▶ **Exercise prompt**: With both ends included, transcribe exactly the records below from their first line to the line that contains "index dip: (431, 252)".

▶ **Bounding boxes with keypoints**:
*** Block opens ***

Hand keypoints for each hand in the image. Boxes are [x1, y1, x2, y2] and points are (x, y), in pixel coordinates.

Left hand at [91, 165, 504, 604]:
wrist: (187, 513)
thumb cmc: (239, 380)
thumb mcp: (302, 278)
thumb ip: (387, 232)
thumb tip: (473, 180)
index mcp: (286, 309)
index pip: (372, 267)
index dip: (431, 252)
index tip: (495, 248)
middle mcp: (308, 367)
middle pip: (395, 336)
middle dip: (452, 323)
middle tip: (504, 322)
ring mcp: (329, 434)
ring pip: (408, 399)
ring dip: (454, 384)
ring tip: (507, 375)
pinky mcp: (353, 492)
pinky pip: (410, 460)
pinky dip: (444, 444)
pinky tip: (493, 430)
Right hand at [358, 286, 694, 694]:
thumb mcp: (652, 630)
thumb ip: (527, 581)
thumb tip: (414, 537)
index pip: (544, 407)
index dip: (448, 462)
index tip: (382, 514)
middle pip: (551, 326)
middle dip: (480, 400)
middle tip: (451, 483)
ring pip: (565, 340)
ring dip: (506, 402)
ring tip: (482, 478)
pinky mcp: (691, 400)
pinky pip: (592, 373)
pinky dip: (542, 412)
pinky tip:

*** Block closes ***

▶ **Task response**:
Hand keypoints for each hand in the image. Boxes are [x1, y1, x2, y2] and points are (x, y), in pixel coordinates.

Left hand at [91, 165, 504, 604]:
wrist: (187, 513)
thumb cmc: (239, 380)
thumb mcp: (302, 278)
thumb ip: (387, 232)
thumb tip: (473, 180)
index mcp: (286, 309)
index pip: (372, 267)
index dip: (431, 252)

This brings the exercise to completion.